> **Task goal**
Find the line with "green, GG: 8000000 -> 5000000" in the data below. Repeat it and every line after it up to the end, exactly, but drop the pictures.
=== Task data ===
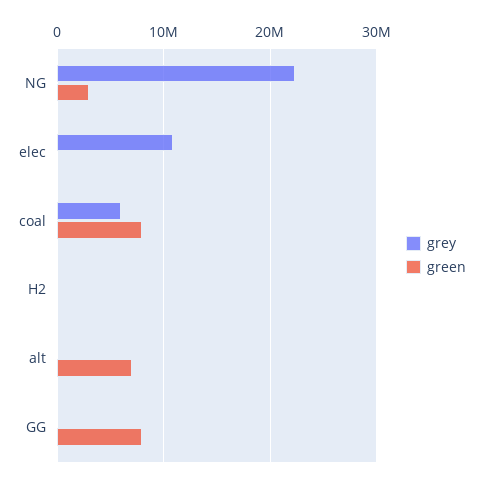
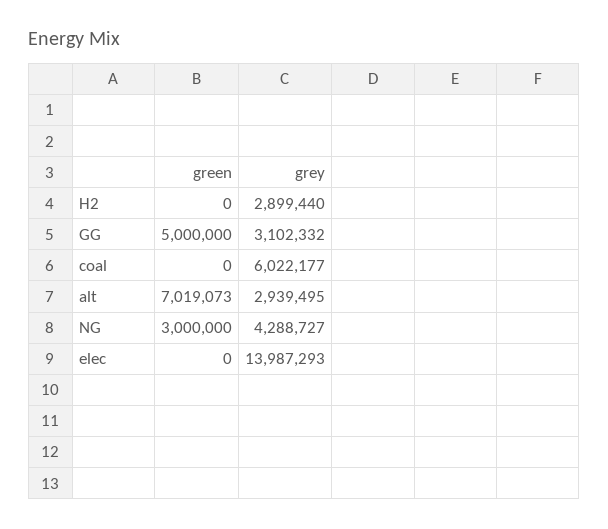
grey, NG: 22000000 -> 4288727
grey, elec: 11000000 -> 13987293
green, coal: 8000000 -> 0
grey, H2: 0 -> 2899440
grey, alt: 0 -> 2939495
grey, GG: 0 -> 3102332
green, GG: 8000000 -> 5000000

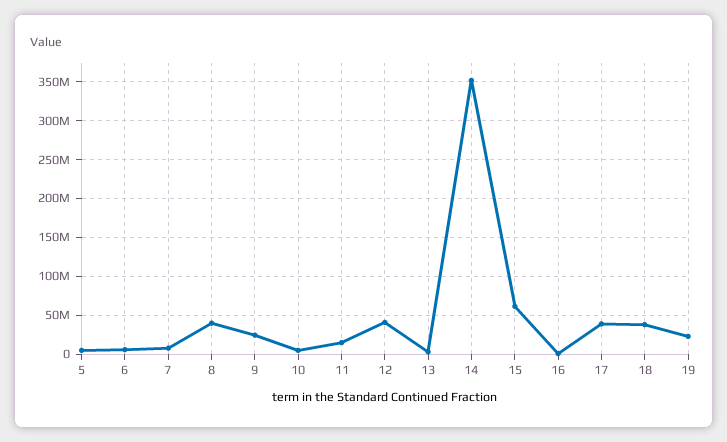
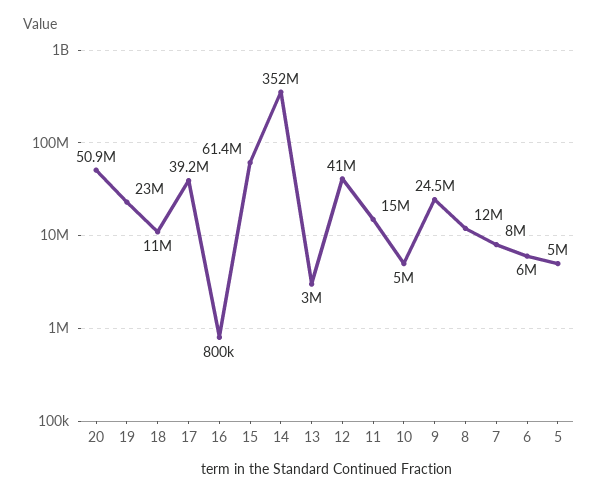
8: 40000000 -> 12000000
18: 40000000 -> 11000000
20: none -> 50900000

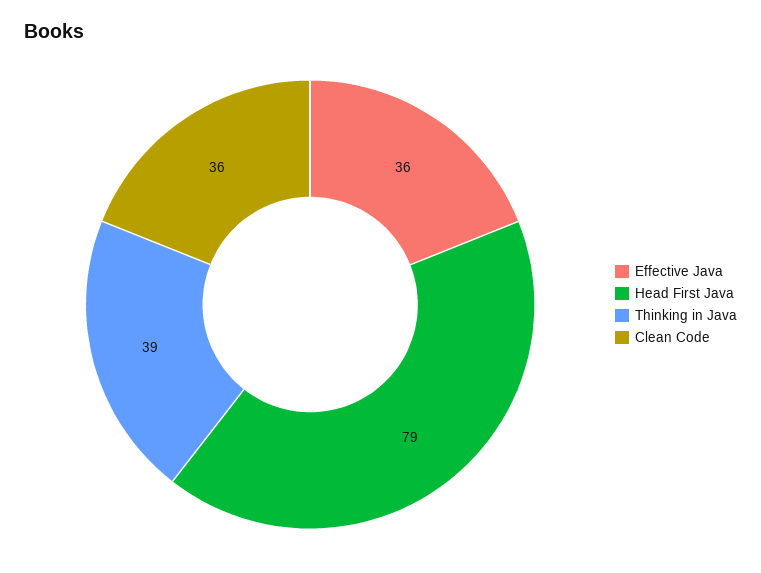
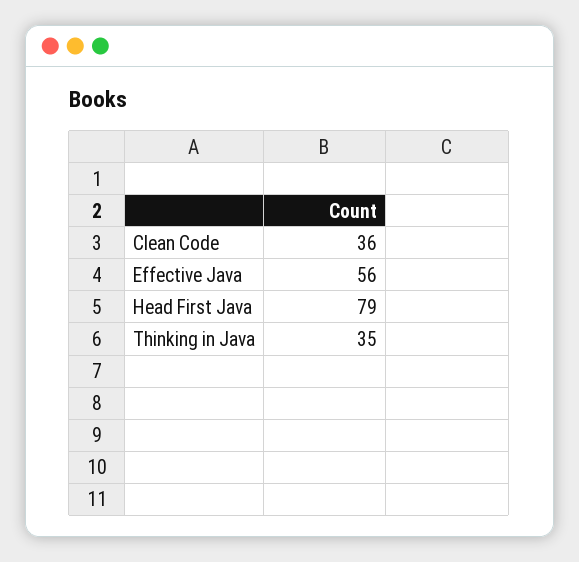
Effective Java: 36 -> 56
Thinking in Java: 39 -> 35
===
> **Reply**
green, GG: 8000000 -> 5000000

8: 40000000 -> 12000000
18: 40000000 -> 11000000
20: none -> 50900000

Effective Java: 36 -> 56
Thinking in Java: 39 -> 35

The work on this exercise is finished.